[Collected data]

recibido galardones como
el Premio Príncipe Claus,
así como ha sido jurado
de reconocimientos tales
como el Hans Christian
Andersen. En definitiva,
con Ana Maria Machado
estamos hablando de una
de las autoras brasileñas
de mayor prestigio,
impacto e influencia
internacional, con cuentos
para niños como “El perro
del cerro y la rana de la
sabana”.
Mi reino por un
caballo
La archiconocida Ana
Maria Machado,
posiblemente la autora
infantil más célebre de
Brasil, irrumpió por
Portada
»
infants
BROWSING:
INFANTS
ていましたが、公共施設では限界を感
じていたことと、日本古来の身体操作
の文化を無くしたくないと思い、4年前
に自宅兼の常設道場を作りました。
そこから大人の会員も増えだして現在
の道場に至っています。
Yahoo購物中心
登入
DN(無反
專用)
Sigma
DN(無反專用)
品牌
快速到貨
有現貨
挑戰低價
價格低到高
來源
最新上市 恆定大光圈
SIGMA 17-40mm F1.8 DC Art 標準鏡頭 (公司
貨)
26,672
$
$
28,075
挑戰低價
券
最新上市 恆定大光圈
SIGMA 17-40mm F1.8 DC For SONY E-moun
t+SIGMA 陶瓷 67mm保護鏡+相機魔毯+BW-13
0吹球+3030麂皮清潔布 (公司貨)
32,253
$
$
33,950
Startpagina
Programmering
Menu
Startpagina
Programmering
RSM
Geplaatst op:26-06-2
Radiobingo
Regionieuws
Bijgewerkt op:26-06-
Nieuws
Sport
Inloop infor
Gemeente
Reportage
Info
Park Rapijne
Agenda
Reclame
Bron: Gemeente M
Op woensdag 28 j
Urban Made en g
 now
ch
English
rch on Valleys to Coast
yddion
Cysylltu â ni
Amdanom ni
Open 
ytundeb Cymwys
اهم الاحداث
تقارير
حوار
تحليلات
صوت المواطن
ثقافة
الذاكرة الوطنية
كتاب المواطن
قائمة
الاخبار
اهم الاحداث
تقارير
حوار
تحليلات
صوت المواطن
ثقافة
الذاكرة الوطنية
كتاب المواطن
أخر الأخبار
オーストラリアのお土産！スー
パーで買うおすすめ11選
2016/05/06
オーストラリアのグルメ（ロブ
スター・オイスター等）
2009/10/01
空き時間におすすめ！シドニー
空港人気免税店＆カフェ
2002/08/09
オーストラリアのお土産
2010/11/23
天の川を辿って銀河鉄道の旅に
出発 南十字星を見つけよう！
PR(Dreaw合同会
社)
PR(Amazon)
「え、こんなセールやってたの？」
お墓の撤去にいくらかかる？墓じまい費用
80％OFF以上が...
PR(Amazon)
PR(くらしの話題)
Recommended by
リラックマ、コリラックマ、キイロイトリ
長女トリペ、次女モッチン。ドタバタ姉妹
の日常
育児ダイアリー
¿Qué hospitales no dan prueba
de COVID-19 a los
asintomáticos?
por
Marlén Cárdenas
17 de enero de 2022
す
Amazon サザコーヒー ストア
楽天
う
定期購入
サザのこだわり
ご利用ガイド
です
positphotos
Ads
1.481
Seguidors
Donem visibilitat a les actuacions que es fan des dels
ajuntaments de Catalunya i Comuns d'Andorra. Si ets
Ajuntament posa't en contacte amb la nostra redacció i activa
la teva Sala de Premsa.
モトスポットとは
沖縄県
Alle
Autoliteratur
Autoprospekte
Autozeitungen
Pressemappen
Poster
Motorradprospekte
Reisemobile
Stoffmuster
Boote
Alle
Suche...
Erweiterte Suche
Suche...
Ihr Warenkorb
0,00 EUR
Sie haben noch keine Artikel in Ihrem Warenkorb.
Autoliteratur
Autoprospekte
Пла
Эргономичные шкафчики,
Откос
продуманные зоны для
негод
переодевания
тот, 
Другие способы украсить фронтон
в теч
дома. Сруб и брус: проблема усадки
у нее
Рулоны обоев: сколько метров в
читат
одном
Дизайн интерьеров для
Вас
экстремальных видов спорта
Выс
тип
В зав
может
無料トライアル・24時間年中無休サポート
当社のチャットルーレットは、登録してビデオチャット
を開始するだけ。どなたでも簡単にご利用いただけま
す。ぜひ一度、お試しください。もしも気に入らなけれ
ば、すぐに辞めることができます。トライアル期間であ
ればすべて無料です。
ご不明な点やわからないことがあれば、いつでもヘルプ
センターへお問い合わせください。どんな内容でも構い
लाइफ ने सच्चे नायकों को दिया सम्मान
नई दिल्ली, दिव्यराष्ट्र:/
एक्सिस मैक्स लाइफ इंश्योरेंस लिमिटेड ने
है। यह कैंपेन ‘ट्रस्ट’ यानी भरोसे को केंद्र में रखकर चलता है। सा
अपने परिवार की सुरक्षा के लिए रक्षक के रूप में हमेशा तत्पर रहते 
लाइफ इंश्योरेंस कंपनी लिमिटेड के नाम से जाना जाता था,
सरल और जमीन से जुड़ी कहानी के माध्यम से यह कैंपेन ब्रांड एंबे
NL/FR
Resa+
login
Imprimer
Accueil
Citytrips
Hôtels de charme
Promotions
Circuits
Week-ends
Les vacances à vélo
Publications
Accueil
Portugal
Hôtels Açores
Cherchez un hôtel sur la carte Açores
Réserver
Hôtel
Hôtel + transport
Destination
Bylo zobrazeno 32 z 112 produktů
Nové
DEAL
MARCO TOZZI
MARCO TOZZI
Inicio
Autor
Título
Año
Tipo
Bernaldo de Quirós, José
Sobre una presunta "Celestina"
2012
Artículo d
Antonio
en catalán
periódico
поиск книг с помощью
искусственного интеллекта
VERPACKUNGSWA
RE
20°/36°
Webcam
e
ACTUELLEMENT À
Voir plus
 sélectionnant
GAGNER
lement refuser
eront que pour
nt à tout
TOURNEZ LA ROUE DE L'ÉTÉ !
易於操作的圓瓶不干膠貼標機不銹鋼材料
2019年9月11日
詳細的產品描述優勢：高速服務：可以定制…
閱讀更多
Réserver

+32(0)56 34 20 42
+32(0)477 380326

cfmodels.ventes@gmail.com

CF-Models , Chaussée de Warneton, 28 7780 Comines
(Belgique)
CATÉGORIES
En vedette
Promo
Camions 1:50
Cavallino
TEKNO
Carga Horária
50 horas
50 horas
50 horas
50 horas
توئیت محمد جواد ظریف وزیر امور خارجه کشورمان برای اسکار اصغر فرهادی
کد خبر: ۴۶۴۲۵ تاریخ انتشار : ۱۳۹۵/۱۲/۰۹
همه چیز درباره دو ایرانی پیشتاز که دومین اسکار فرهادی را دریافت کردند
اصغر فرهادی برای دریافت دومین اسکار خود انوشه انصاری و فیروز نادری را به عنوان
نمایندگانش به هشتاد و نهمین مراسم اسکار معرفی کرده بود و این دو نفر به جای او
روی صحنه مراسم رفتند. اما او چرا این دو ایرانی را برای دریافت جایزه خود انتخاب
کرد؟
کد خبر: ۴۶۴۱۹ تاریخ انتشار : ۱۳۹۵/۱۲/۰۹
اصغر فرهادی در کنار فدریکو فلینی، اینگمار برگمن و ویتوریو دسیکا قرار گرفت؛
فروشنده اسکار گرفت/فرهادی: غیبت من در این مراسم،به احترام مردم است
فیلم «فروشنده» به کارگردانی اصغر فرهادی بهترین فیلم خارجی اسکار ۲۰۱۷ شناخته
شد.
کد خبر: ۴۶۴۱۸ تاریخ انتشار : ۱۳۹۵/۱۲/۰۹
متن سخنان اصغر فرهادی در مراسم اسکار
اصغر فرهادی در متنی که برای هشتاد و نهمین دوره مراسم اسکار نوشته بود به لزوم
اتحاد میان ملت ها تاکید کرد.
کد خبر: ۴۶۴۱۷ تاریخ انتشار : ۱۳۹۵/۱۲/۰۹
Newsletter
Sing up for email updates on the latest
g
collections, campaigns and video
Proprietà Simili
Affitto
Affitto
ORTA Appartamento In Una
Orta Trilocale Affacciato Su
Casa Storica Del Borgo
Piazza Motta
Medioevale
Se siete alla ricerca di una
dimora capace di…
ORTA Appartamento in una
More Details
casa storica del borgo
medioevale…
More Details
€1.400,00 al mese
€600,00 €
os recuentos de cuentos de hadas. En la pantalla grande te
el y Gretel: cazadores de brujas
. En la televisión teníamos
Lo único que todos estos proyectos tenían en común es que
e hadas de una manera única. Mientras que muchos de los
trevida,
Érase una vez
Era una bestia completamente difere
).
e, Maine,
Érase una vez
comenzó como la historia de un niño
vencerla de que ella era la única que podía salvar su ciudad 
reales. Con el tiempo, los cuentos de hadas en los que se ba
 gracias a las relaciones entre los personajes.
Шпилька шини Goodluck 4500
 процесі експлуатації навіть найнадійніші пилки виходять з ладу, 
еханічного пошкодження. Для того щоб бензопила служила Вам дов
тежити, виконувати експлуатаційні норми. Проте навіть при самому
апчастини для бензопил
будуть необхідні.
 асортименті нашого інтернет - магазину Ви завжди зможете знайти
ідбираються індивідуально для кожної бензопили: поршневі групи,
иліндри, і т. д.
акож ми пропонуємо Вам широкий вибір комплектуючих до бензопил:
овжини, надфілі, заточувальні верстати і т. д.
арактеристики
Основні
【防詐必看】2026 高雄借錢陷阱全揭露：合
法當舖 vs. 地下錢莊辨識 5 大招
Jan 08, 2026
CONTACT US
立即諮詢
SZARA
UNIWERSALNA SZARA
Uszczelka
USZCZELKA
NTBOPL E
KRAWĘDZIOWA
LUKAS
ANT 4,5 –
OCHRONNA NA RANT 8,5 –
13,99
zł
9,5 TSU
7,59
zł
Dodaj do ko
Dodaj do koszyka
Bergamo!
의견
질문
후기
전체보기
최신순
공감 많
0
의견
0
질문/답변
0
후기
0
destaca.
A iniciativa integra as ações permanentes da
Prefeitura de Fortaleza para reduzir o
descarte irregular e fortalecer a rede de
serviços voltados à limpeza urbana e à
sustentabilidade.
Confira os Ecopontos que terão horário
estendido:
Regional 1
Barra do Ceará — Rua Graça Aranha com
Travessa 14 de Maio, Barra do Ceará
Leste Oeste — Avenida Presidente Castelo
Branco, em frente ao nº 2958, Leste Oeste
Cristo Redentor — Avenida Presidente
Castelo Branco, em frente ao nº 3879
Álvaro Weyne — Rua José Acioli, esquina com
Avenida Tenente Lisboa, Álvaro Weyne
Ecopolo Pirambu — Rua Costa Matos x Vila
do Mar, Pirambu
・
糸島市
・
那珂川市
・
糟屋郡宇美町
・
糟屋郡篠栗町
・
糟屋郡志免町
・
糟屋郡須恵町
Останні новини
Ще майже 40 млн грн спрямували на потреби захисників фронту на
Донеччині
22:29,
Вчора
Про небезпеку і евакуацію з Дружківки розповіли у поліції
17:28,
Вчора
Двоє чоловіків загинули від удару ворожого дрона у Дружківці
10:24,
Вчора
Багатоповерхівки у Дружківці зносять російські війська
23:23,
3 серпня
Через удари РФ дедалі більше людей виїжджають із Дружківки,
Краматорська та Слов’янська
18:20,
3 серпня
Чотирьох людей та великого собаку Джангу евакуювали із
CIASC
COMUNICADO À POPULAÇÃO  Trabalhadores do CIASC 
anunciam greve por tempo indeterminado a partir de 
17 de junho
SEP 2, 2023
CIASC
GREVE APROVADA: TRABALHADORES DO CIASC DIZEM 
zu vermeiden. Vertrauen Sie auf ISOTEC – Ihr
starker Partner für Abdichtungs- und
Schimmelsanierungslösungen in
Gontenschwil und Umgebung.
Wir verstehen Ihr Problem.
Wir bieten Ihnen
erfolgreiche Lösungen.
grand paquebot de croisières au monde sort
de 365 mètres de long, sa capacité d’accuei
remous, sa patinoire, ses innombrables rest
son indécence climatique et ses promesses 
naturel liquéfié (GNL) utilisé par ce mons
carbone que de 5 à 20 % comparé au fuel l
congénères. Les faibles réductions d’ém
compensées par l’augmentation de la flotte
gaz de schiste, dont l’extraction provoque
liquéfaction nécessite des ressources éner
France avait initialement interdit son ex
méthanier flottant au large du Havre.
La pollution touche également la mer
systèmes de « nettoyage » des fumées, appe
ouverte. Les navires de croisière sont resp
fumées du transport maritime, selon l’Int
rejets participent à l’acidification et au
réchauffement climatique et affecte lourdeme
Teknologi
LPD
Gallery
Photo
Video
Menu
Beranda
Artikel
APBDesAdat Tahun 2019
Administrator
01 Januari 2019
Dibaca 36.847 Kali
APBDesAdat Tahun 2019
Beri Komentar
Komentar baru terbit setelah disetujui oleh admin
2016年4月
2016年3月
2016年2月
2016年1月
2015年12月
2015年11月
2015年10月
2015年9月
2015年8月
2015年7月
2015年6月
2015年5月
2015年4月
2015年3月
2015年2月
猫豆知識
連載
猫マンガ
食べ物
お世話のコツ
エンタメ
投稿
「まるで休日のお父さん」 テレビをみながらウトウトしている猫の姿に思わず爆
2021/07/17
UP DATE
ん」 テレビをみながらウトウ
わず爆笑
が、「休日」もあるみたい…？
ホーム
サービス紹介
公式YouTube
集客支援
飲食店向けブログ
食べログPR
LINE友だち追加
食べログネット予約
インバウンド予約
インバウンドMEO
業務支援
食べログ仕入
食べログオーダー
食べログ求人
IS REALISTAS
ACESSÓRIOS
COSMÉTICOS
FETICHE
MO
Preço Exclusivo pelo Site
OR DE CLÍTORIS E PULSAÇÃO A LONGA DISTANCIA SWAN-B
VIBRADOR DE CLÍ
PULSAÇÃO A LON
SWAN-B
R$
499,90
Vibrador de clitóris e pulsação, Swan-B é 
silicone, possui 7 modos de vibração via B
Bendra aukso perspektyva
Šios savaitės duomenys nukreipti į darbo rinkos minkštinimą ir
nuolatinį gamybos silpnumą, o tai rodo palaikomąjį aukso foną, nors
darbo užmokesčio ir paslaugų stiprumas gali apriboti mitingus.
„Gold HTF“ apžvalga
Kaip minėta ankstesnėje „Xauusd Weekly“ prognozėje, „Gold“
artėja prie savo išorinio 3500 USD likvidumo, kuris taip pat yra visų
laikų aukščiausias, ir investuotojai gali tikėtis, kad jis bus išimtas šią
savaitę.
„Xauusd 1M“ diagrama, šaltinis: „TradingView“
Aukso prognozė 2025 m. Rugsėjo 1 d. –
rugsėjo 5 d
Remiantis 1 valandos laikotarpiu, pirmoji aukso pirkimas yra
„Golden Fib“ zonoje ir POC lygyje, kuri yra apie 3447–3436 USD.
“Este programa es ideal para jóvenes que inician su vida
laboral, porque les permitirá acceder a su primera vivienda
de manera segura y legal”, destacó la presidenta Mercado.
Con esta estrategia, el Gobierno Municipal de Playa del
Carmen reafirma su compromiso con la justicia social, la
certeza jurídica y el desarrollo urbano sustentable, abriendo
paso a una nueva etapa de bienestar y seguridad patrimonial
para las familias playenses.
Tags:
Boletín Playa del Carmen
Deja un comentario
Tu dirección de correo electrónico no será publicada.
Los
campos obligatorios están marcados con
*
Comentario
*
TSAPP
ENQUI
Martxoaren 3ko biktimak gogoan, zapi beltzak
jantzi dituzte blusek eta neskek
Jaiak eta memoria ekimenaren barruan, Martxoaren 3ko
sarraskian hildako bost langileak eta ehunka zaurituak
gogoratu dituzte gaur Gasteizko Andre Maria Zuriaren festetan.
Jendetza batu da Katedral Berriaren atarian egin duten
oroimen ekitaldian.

### Work item
Starting at the first line and ending at the line that contains "Geplaatst op:26-06-2", update these lines by replacing "Startpagina" with "Homepage" and leaving everything else unchanged.

### Exercise result
recibido galardones como
el Premio Príncipe Claus,
así como ha sido jurado
de reconocimientos tales
como el Hans Christian
Andersen. En definitiva,
con Ana Maria Machado
estamos hablando de una
de las autoras brasileñas
de mayor prestigio,
impacto e influencia
internacional, con cuentos
para niños como “El perro
del cerro y la rana de la
sabana”.
Mi reino por un
caballo
La archiconocida Ana
Maria Machado,
posiblemente la autora
infantil más célebre de
Brasil, irrumpió por
Portada
»
infants
BROWSING:
INFANTS
ていましたが、公共施設では限界を感
じていたことと、日本古来の身体操作
の文化を無くしたくないと思い、4年前
に自宅兼の常設道場を作りました。
そこから大人の会員も増えだして現在
の道場に至っています。
Yahoo購物中心
登入
DN(無反
專用)
Sigma
DN(無反專用)
品牌
快速到貨
有現貨
挑戰低價
價格低到高
來源
最新上市 恆定大光圈
SIGMA 17-40mm F1.8 DC Art 標準鏡頭 (公司
貨)
26,672
$
$
28,075
挑戰低價
券
最新上市 恆定大光圈
SIGMA 17-40mm F1.8 DC For SONY E-moun
t+SIGMA 陶瓷 67mm保護鏡+相機魔毯+BW-13
0吹球+3030麂皮清潔布 (公司貨)
32,253
$
$
33,950
Homepage
Programmering
Menu
Homepage
Programmering
RSM
Geplaatst op:26-06-2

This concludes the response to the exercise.